Supplied passage:
§ §

What’s really needed is to shore up local news. Voters say they don’t have access to clear, unbiased information on candidates amid a well-documented decline of local newspapers and news media.

By  CST Editorial Board | Chicago Sun*Times

Early voting has begun for the March 19 primary, and if you’re hesitant about heading to the polls because you don’t know much about the candidates, you’re not alone.

Most voters have found themselves in this situation at some point: Checking their ballot and seeing names of candidates whom they know little or nothing about. Determined to do their civic duty, maybe they pick the first name on the list for a particular office, something research has found can give candidates who are fortunate enough to win the first-on-the-ballot lottery a measurable advantage, based on sheer luck.

Or maybe a voter selects a candidate strictly along party lines, or opts for the person whose name sounds like he or she is from the same ethnic or racial background. Perhaps their vote is based on something a neighbor told them two weeks ago, or something they saw on social media, where misinformation sprouts like dandelions in the spring. Maybe a voter just shrugs and goes by a hunch.

“It’s hard. I’m familiar with some of the names, but you don’t have time to research every single one of them,” one early voter told the Sun-Times’ Mitchell Armentrout for his report last Sunday examining voter frustration and apathy over lack of access to candidate information. “Sometimes, I guess it’s just a choice.”

§ §

[Plain-text document sources]
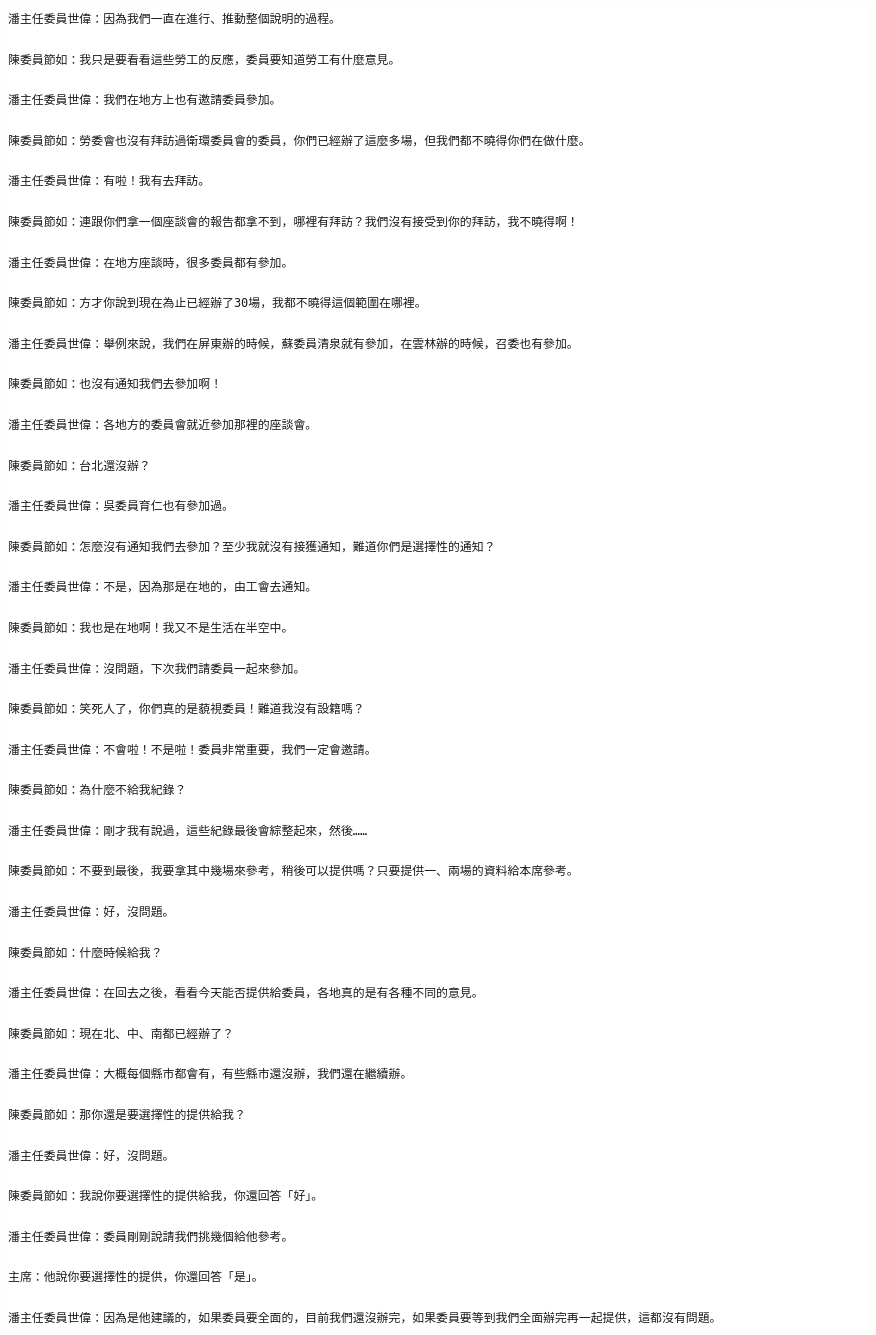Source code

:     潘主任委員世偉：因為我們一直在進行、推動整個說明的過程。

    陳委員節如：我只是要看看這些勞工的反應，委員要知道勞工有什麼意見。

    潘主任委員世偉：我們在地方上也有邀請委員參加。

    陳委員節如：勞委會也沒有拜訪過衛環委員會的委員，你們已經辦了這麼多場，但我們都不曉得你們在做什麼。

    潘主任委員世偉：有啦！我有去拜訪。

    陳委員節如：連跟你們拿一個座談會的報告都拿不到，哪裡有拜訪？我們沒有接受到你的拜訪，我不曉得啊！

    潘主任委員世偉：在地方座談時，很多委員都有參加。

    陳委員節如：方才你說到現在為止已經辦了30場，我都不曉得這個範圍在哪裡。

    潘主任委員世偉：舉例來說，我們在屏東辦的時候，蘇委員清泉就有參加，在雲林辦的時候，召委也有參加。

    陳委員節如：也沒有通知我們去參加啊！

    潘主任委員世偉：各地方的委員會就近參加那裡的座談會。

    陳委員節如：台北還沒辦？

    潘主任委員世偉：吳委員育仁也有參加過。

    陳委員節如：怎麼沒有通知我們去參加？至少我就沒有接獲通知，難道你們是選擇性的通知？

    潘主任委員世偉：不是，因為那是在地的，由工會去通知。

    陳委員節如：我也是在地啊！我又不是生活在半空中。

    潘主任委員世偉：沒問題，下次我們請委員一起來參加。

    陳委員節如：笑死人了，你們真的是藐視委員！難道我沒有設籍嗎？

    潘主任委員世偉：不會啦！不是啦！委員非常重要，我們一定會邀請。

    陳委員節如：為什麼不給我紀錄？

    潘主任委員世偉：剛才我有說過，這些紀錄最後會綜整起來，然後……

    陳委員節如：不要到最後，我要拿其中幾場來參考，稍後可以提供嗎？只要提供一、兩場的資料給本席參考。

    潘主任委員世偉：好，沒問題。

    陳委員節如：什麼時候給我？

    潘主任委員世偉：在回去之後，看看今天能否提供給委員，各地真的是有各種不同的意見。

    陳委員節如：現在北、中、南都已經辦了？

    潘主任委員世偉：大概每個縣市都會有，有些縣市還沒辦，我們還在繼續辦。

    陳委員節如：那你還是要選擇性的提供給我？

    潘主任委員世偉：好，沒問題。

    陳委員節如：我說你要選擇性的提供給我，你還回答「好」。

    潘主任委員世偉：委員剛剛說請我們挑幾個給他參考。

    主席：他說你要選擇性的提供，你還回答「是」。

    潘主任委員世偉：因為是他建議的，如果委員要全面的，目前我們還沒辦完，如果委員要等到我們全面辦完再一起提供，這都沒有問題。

§ §

Apply what you read:
a) Revise the stretch of the local news editorial from "By  CST Editorial Board" through "on sheer luck.", replacing "polls" with "voting booth".
b) Write what comes next in the editorial about voters and local news, picking up after its final sentence.

Task answers:
a)
By  CST Editorial Board | Chicago Sun*Times

Early voting has begun for the March 19 primary, and if you’re hesitant about heading to the voting booth because you don’t know much about the candidates, you’re not alone.

Most voters have found themselves in this situation at some point: Checking their ballot and seeing names of candidates whom they know little or nothing about. Determined to do their civic duty, maybe they pick the first name on the list for a particular office, something research has found can give candidates who are fortunate enough to win the first-on-the-ballot lottery a measurable advantage, based on sheer luck.

b)
Luck, last names or “just a choice” are no way for voters to make crucial decisions at the ballot box. Clear, factual information on candidates and policy issues is essential to a thriving democracy. Access to information is especially needed for so-called down-ballot races that typically get little publicity.

There are candidate websites, campaign brochures, newsletters from public officials and political parties out there, but they’re hardly known for unbiased information. Community websites have information, too, but they might well depend on people with little time or training in fact-gathering.

More reliable options — think established groups like the League of Women Voters — do exist, along with newer initiatives such as BallotReady and Nonprofit VOTE that aim to provide nonpartisan information.